Minstens helft mais in Noord-Nederland nog niet gezaaid
Het betreft vooral de natte kleigronden en de veenweidegebieden. De Noord-Nederlandse zandgronden zijn wel grotendeels ingezaaid. Laagliggende beekdalpercelen in het binnenland of percelen op de rivierklei in Midden-Nederland zijn mogelijk te nat geworden om in te zaaien, luidt de inschatting van commercieel manager veehouderij Jos Groot Koerkamp. Hij baseert dit op gesprekken met dealers in de verschillende regio’s. Diverse teeltadviseurs verspreid over heel Nederland bevestigen dit beeld.
Op sommige plaatsen is deze maand al bijna 100 millimeter neerslag gevallen. Klik hier om de actuele neerslagverdeling tot nu toe deze maand te bekijken.
Ook in Oost-Nederland, waar de extreme droogte van de afgelopen jaren definitief voorbij is. Alleen in Zuid-Nederland is de teller op veel plaatsen nog onder de 50 mm blijven steken. Het is vrijwel zeker dat er de komende dagen nog tientallen millimeters regen extra gaat vallen.
Nog niet alarmerend
Groot Koerkamp vindt het nog te vroeg om te spreken van een alarmerende situatie.

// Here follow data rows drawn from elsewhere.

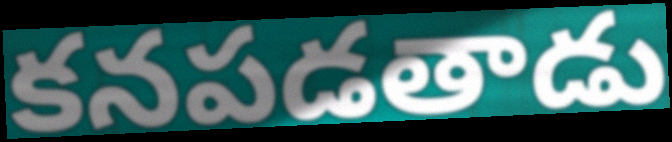
కనపడతాడు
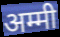
अम्मी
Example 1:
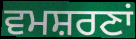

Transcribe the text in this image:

ਵਮਸ਼ਰਣਾਂ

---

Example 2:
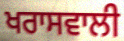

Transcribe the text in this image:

ਖਰਾਸਵਾਲੀ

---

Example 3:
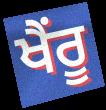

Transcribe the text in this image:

ਖੈਂਰੂ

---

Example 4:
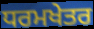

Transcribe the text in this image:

ਧਰਮਖੇਤਰ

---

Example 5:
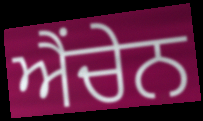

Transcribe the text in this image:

ਐਂਚੇਨ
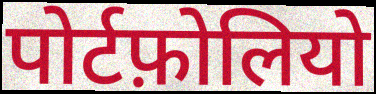
पोर्टफ़ोलियो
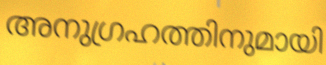
അനുഗ്രഹത്തിനുമായി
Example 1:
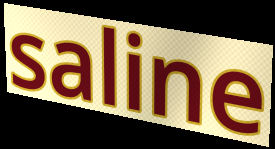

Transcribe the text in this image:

saline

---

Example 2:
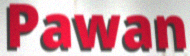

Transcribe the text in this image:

Pawan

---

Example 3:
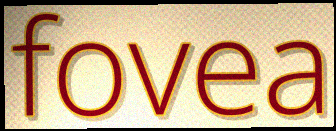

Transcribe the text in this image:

fovea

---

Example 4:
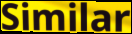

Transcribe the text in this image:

Similar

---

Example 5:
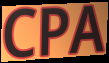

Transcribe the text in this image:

CPA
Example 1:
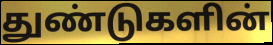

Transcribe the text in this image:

துண்டுகளின்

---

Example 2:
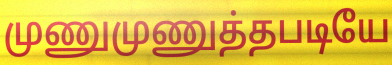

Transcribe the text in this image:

முணுமுணுத்தபடியே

Pas als de langste dag in zicht komt en er is dan nog niet gezaaid, dreigt opbrengstderving. „Mais is een subtropisch gewas dat sterk op temperatuur reageert. Maar ook op daglengte. Als de langste dag voorbij is, gaat het gewas niet goed meer bloeien en komt er geen goede kolf meer in.”

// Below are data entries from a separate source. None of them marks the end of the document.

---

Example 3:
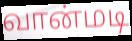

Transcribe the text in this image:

வான்மடி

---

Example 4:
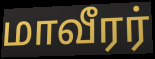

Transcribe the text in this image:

மாவீரர்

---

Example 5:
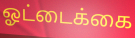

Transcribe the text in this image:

ஓட்டைக்கை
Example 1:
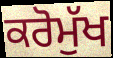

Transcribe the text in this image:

ਕਰੋਮੁੱਖ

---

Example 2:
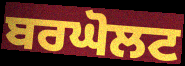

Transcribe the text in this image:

ਬਰਘੋਲਟ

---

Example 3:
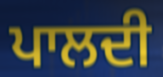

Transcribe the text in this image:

ਪਾਲਦੀ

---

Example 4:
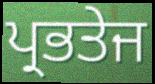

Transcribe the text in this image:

ਪ੍ਰਭਤੇਜ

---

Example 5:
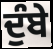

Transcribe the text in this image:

ਦੁੰਬੇ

Door extreme droogte is er de afgelopen jaren met name in de zandgebieden in het binnenland veel opbrengstderving geweest. Opbrengstderving door een koud en nat voorjaar ligt niet vers in het geheugen. Wel de eerste helft van het groeiseizoen in 2016, toen plensbuien in juni en begin juli tot opbrengstderving leidden, locaal in Oost- en met name Zuid-Nederland.
Groot Koerkamp: “Normaal gesproken volgt er altijd zoveel zomerwarmte dat de mais voldoende massa krijgt. Mais kan bij tropische dag-en nacht temperaturen wel 10 centimeter per dag groeien.”
Vooruitzicht weer
Vooralsnog is er van tropische temperaturen echter geen sprake. Vanaf midden volgende week lijkt de onstabiele maar trage westelijke stroming (waardoor de buien langzaam voorbij trekken) dan eindelijk te worden ingewisseld. Voor een drogere noordelijke stroming maar veel warmer wordt het in die luchtsoort ook niet.